RUY COELHO – 4
Ópera 'Belkiss'
Ruy Coelho fez parte de um grupo de jovens artistas constituído, entre outros, por Amadeu, Almada, Pacheco, Santa Rita, Mário de Sá Carneiro e Fernando Pessoa. Embora tenha sido muito próximo de Almada (uma das suas primeiras caricaturas expostas terá sido dele) e de elogiar o seu génio designadamente como bailarino, afirmando que o seu desempenho (de amador) em 1918, não ficara atrás do de Falkoff (profissional russo que interpretaria o mesmo personagem anos mais tarde) teve com ele uma célebre polémica quando em 1925, alegando não ter as condições necessárias, Almada se recusou a dançar de novo o bailado "Princesa dos Sapatos de Ferro" no S. Carlos e fez questão de ser preso, por quebra de compromisso. Ruy Coelho apresentou o bailado com a cortina corrida nas partes em que Almada deveria ter dançado. Quando termina o espectáculo visita Almada nos calabouços do Governo Civil (terá lá ido várias vezes, com amigos, tratar de o pôr em liberdade). Almada relata que lhe apareceu de fraque a fumar charuto, celebrando o êxito obtido. A polémica ficou registada em quatro artigos nos jornais (dois de cada um deles) e suspendeu a amizade e as colaborações artísticas até 1943, altura em que Almada projecta os cenários de "Inês de Castro" e os figurinos e cenários de "Crisfal", duas Óperas de Ruy Coelho.
Bem ao jeito da época, Ruy Coelho ambicionava com a sua obra dar "expressão musical à alma da nação" tendo, em muitas das suas obras, utilizado temas identificados com o imaginário nacionalista, como as cinco Sinfonias Camoneanas, as Óperas sobre textos de Gil Vicente ou a Ópera D. João IV, entre outras. Afirmava não seguir nenhuma corrente, nem ter ideias pré concebidas e limitadoras sobre processos, sistemas ou teorias técnicas ou estéticas, quando compunha as suas obras, interessando-lhe tão só conseguir exprimir o que sentia sobre determinado tema.
Sendo um compositor muito conotado com o antigo regime, é importante salientar que, quando em 1926 é implantado o Estado Novo, já tinha levado ao S. Carlos pelo menos onze obras da sua autoria e já tinha sido premiado em Madrid.
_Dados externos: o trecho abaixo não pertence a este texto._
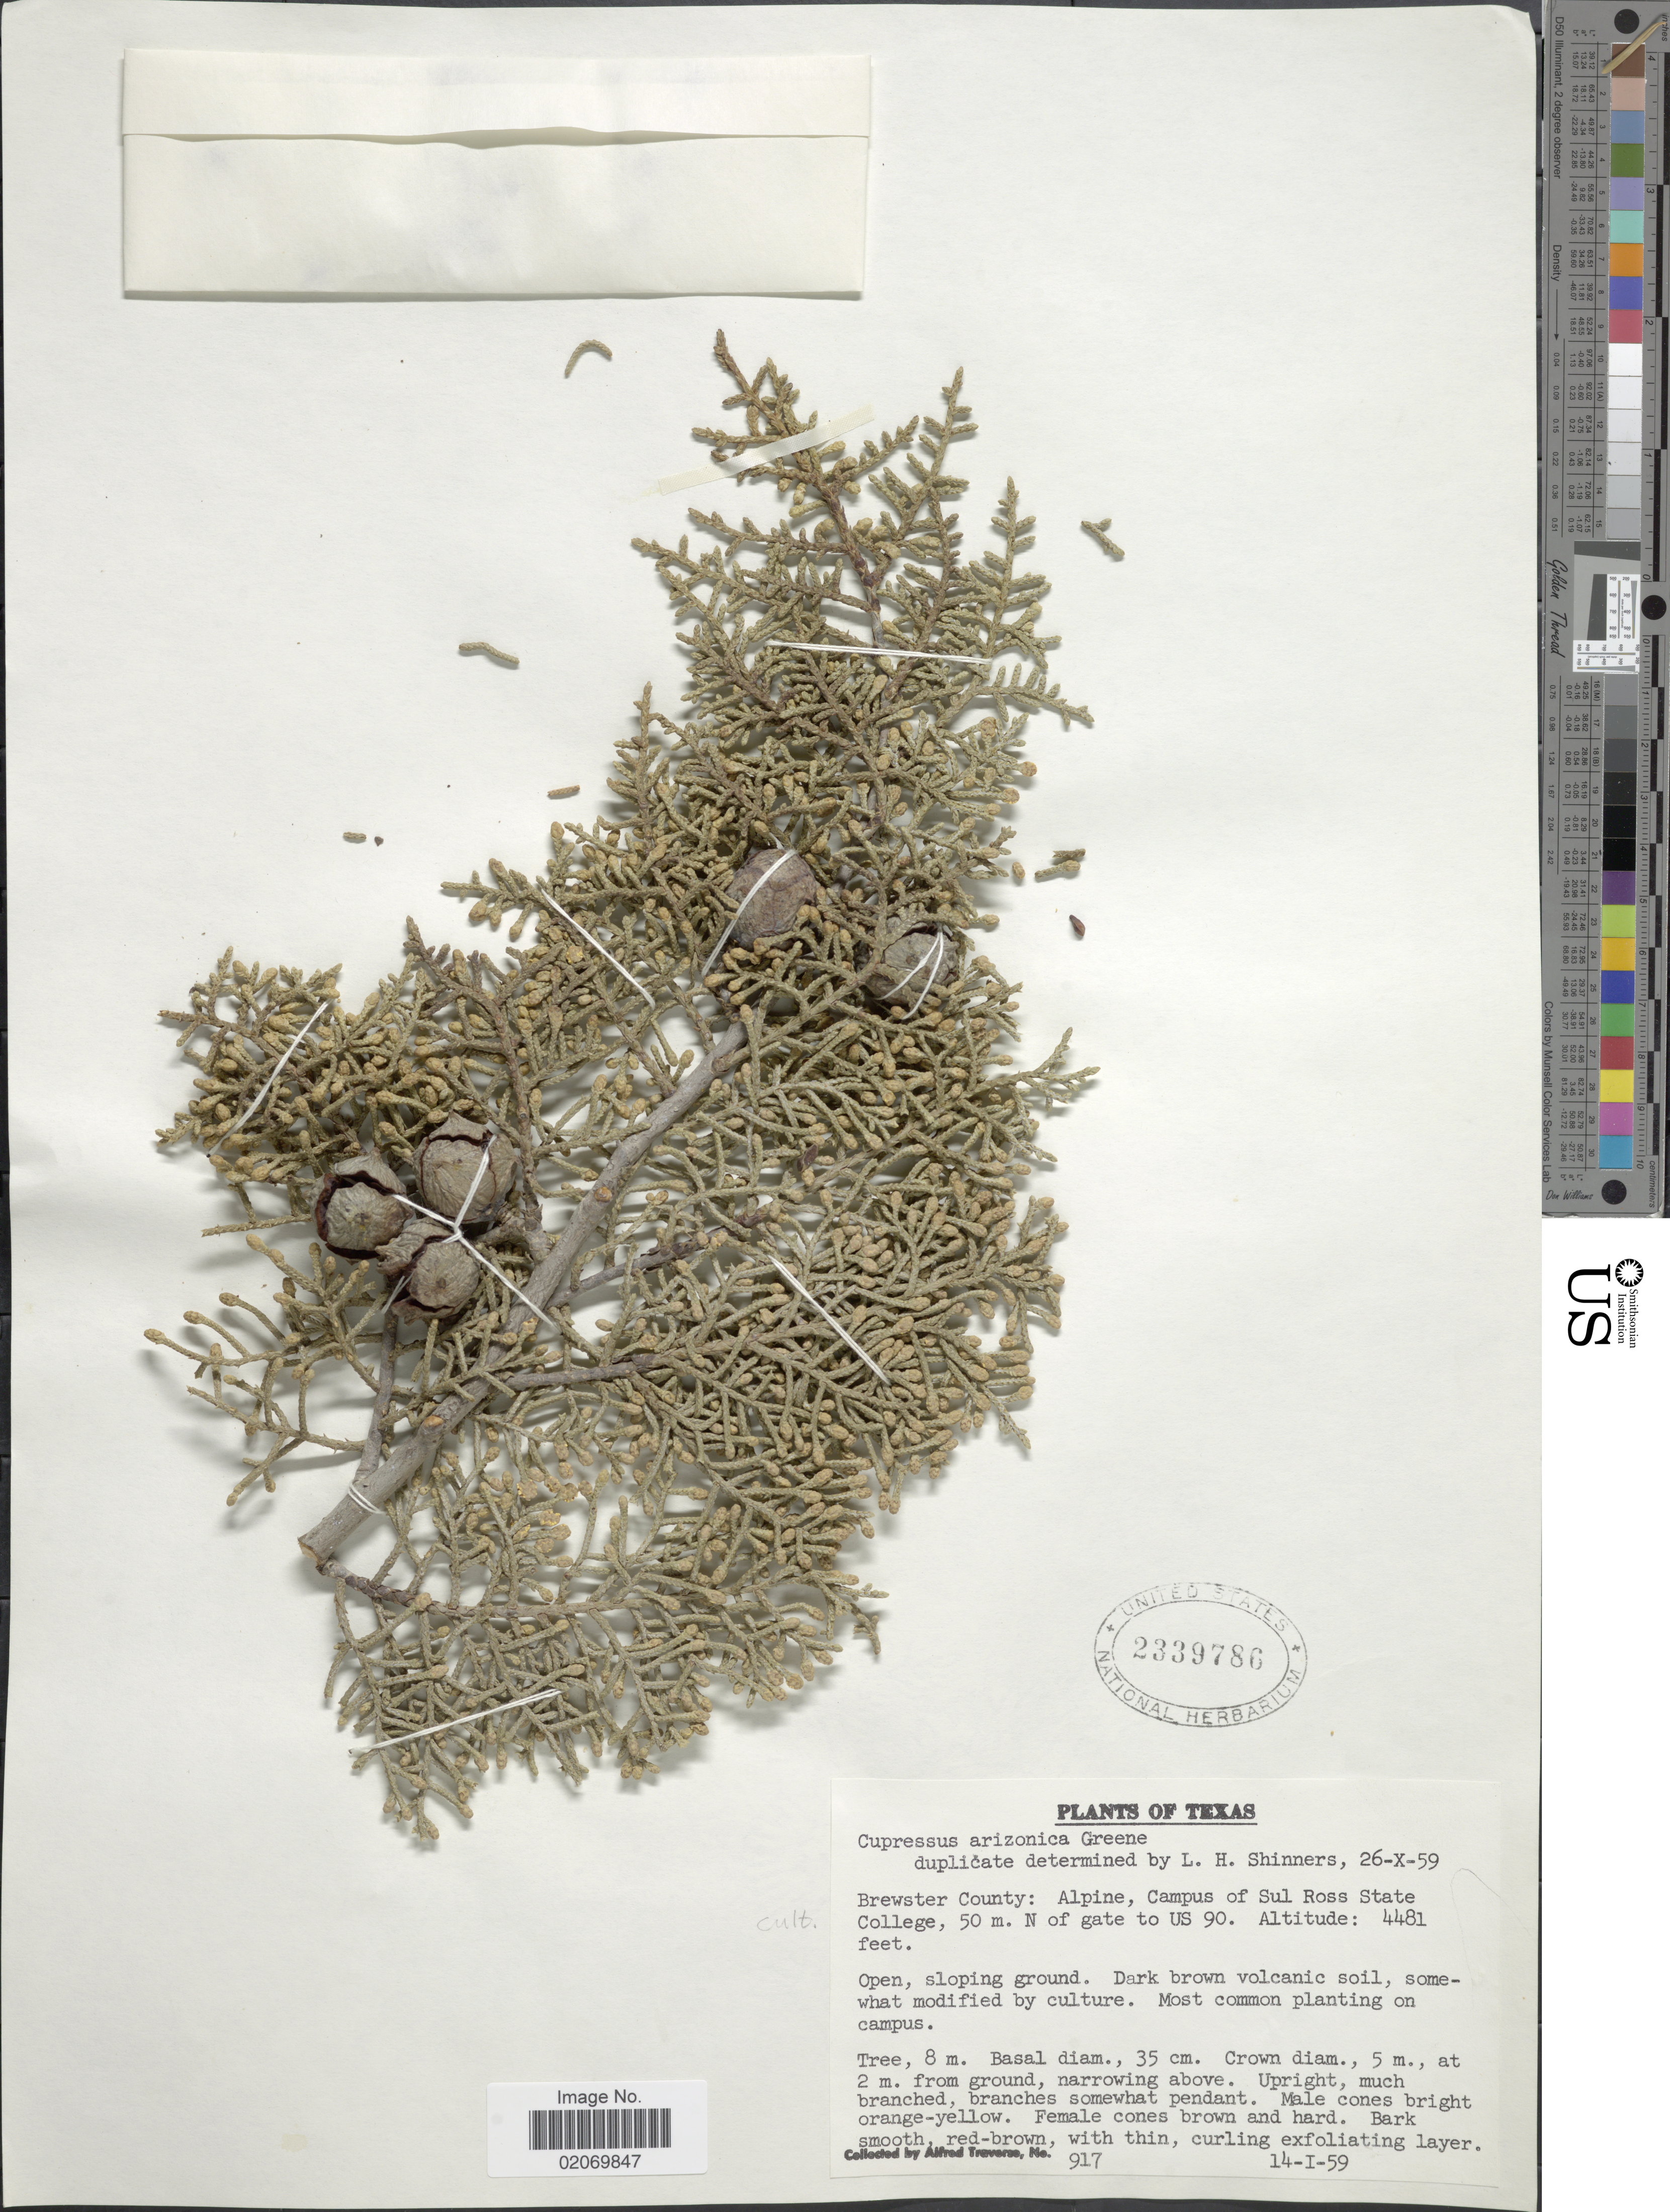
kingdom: Plantae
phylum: Tracheophyta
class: Pinopsida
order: Pinales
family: Cupressaceae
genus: Hesperocyparis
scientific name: Hesperocyparis arizonica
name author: (Greene) Bartel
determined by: (US) Smithsonian Institution - National Museum of Natural History - Department of Botany (UNITED STATES)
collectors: A. Traverse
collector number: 917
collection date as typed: Transcribed d/m/y: 14/1/59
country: United States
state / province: Texas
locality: Brewster County: Alpine, Campus of Sul Ross State College, 50 m N of gate to US 90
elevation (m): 1366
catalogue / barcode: US 2339786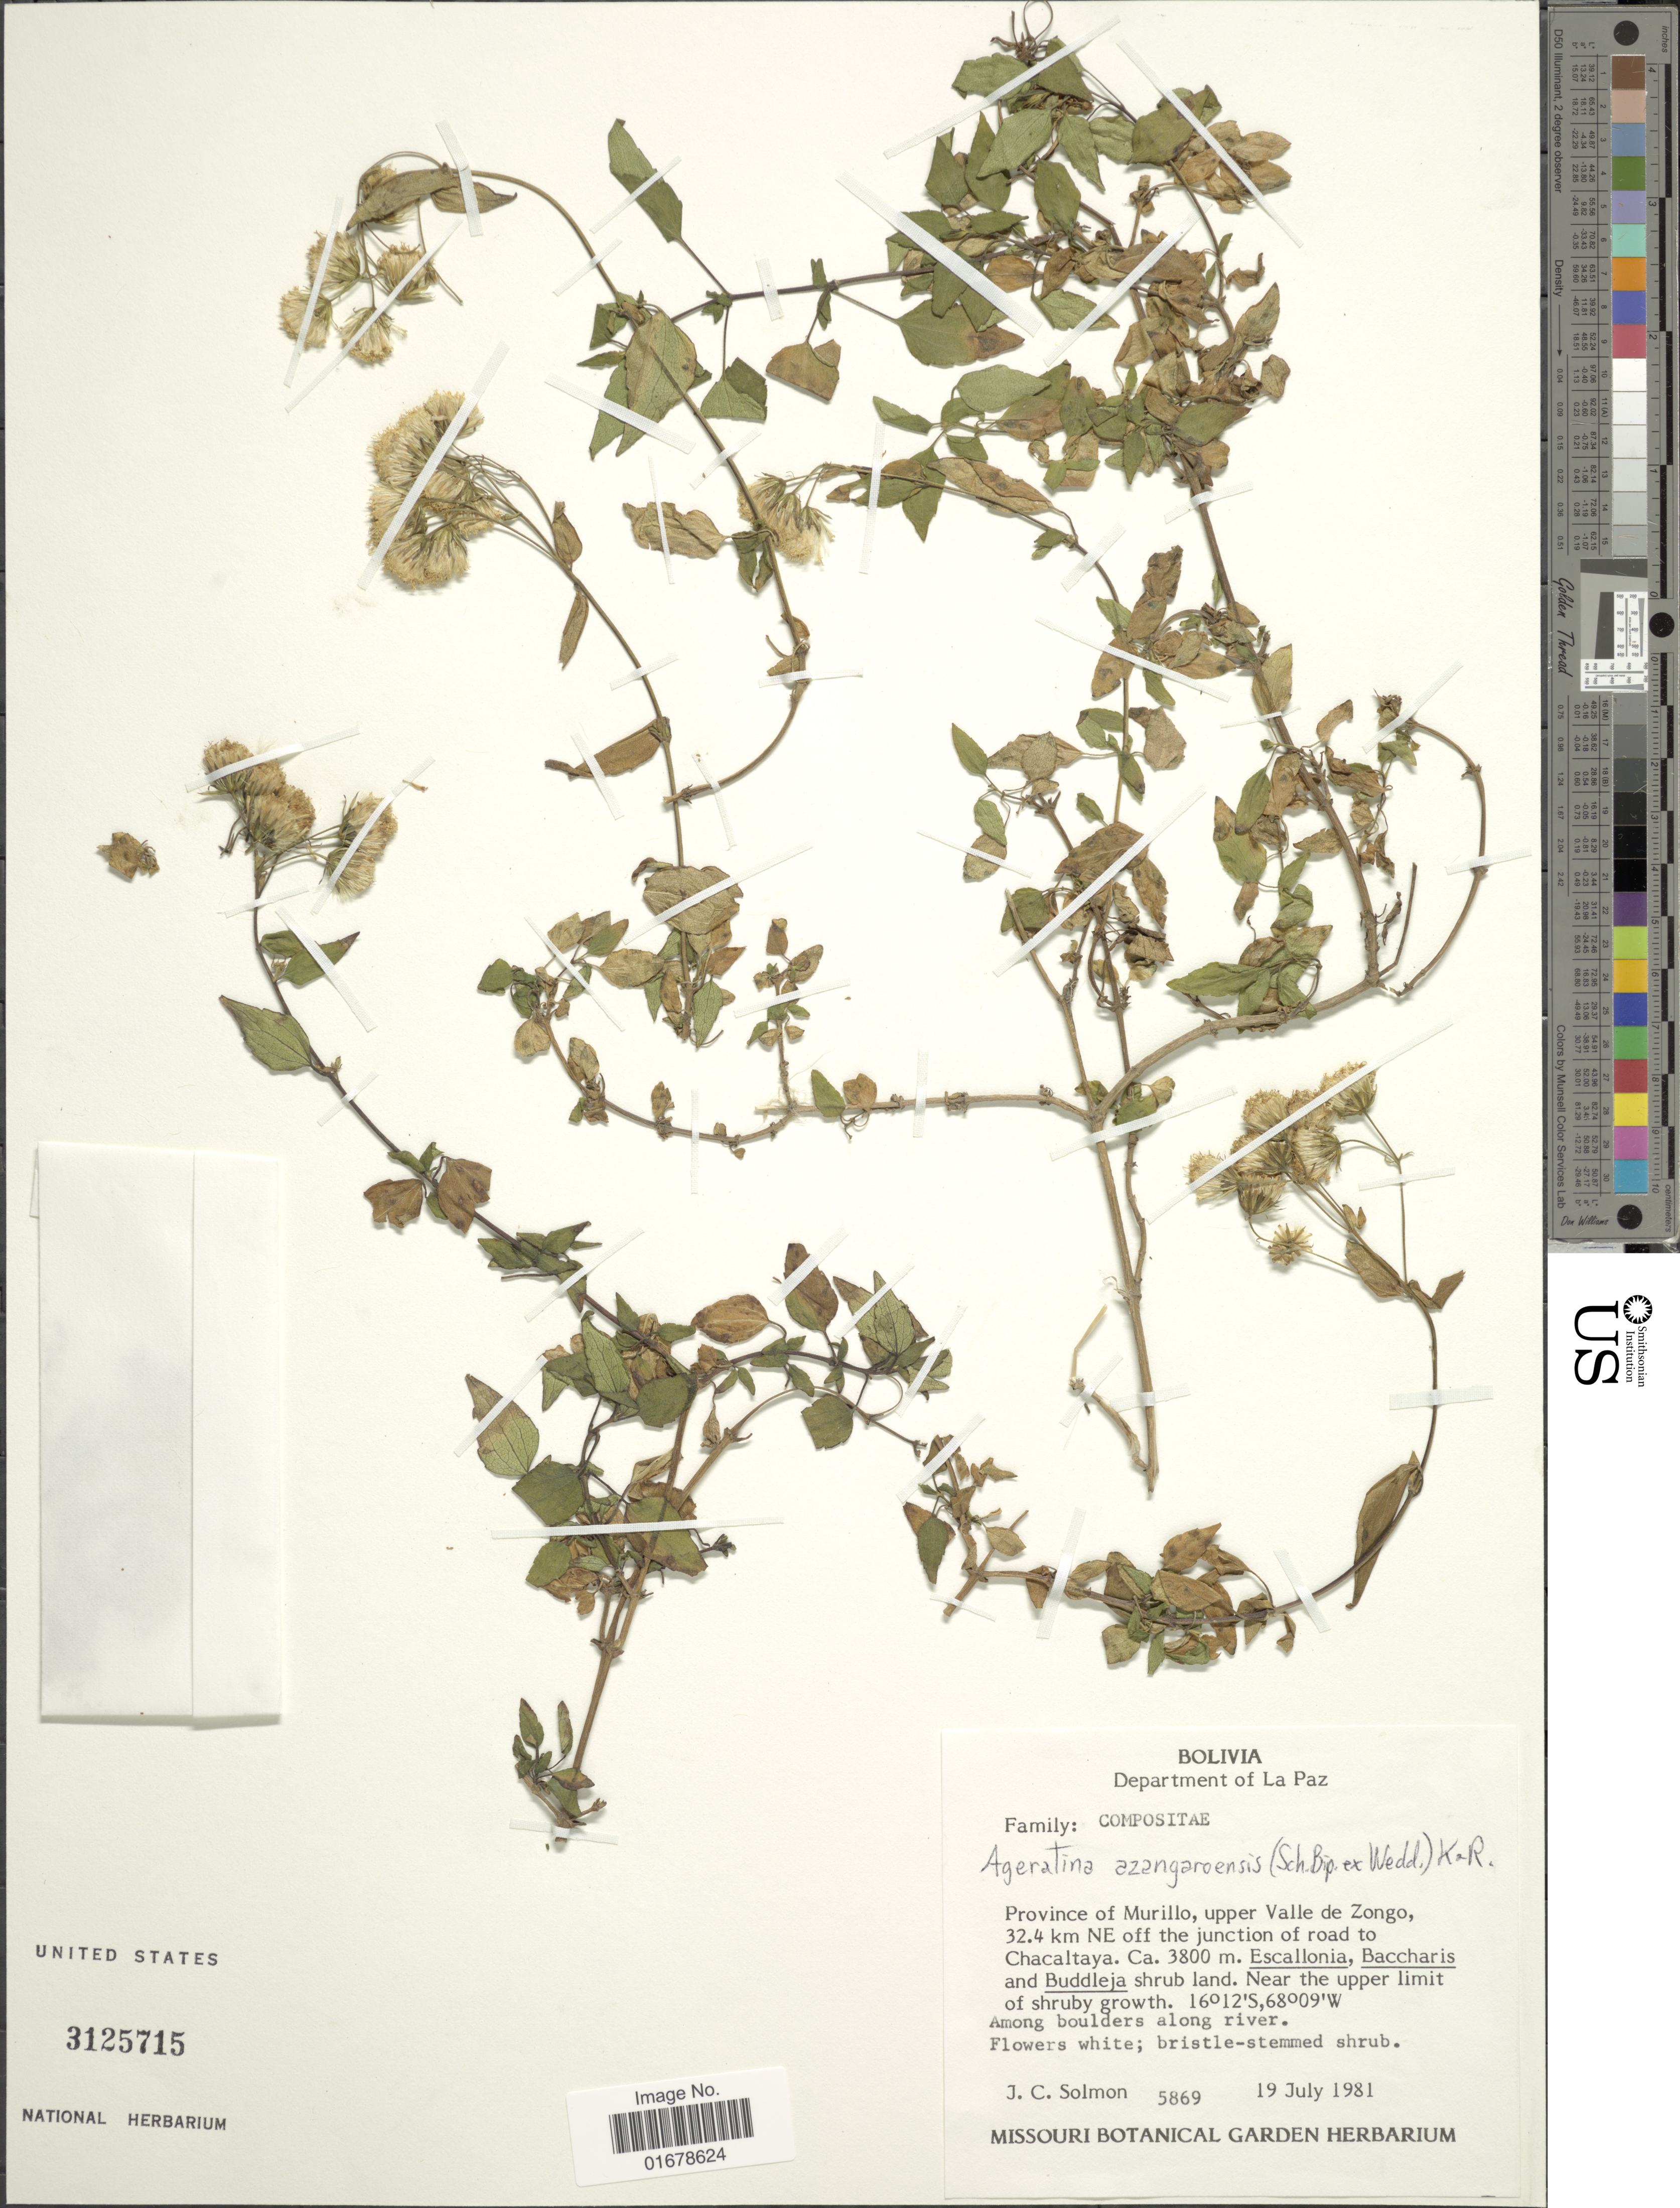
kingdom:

É certo que beneficiou, como muitos outros artistas, das políticas culturais de António Ferro, com quem até já tinha colaborado em 1924, tocando as suas músicas nas conferências "A Idade do Jazz Band". Mas, ao contrário de outros, nunca aceitou cargos oficiais (nem antes nem depois da instauração da ditadura) e só se pronunciava publicamente sobre música (educação musical, edição e divulgação no estrangeiro das obras nacionais, organização e gestão do S. Carlos e do Conservatório). Defendeu, através de vários artigos e pequenos livros, a música erudita portuguesa e a ópera cantada em português (considerando que à semelhança do que se passava na Alemanha, França e Inglaterra, as óperas deviam ser cantadas na língua do país onde eram exibidas). Argumentava que o contrário era não só provinciano como prejudicial aos interesses da arte e do público, que não percebia verdadeiramente o que estava a ver e ouvir.
Envolveu-se em várias outras polémicas, como era típico no meio artístico da época: a primeira, com apenas vinte e um anos, quando, durante uma curta estadia em Lisboa, toma conhecimento do êxtase da crítica perante uma sonata de Luís de Freitas Branco, e reage, acusando-o de ter copiado César Frank, demonstrando os seus argumentos ao piano no Salão Nobre do Conservatório; com vinte e quatro anos, com o governo de Afonso Costa, devido ao episódio do "Serão da Infanta"; posteriormente, com várias Direcções do Conservatório, que acusa de incompetência, de má gestão, e até de apropriação de bens públicos; com a Direcção do S. Carlos, já durante o Estado Novo, por não cumprir a lei que obrigava a uma determinada percentagem de exibições de música portuguesa; com Lopes Graça, que inicialmente o "aplaudira entusiasticamente", e outros da Revista Seara, que o atacaram ferozmente e com quem trocou livros recheados de insultos. Para se ter uma ideia da sua personalidade, note-se que, já com 94 anos, numa rara entrevista na rádio, ainda vocifera contra os políticos, caracterizando com palavrões a importância que davam ao património. Sendo aconselhado a retirar o que tinha dito, dispara: "tire lá … e ponha pior".